Attendees grab breakfast during a Martin Luther King Jr. Community Breakfast Monday morning at The Harker Heights Community Church.

What started years ago as a family tradition at Rhonda Brown’s home has grown into a church function that she hopes will one day be a community-wide event.

On Monday, Harker Heights Community Church held its annual breakfast honoring Dr. Martin Luther King Jr.

Church members, young and old, stood at the front doors to welcome everyone who attended the free community event.

A strong advocate for civil rights and equality, Brown said people need to remember the sacrifices King made, come together to face problems in the community, and fix them.

“By not talking about the problems and not getting involved and being comfortable in our own world is not making the progress that Dr. King made,” she said. “So I think we’re even losing ground.”

About two dozen people gathered in the church to enjoy a homemade breakfast of all the favorites like, bacon, sausage, grits and biscuits, eggs and fresh fruit and juices.

Besides breakfast, other events included a video tribute to Nelson Mandela followed by King’s 1967 speech on the Vietnam War, one of his least popular.

Pastor Philemon Brown emphasized the significance of the speech.

“It was about what it means to be silent, and the challenges we still have to address in our community relating to silence,” he said.

Brown called upon the crowd to follow King’s example and use their passion to push for needed change. He also expressed hope that individuals would get the courage to stand on their principles as King did.

“We can’t be concerned about what the majority says because principles should transcend popularity,” he said.

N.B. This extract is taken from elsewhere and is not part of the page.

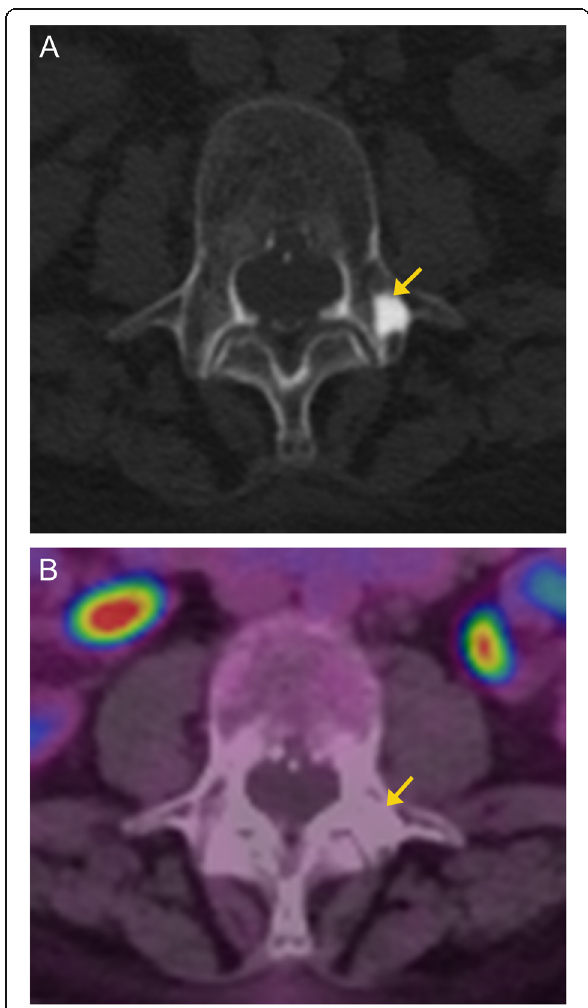
Fig. 4 Enostosis. Axial CT image ( a ) of the thoracic spine demonstrates a focal sclerotic bone lesion with characteristic dense sclerosis and irregular and brush-like margins (arrow). No associated soft tissue component. Axial fused PET/CT image ( b ) demonstrates lack of metabolic activity of the bone lesion (arrow), confirming the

Phyllis Jones said the holiday was not a day off, but a day on.

“We don’t have the right to go home and not take care of our neighborhoods. We need to get out there to protect those who don’t have a voice,” she said. “Dr. King was the voice for people who were silent.”

King’s message of universal brotherhood resonated with Roderick Brown, who recalled childhood memories of the civil rights leader.

“One thing Dr. King wanted us to do was fellowship with all races and enjoy being with each other,” Brown said.

Paula Johnson, the chef for the breakfast and Rhonda Brown’s sister, smiled and sang as she cooked in the church’s small kitchen.

“This is my hospitality mission to welcome everyone to our church, so they can see that we make a difference in the community,” Johnson said.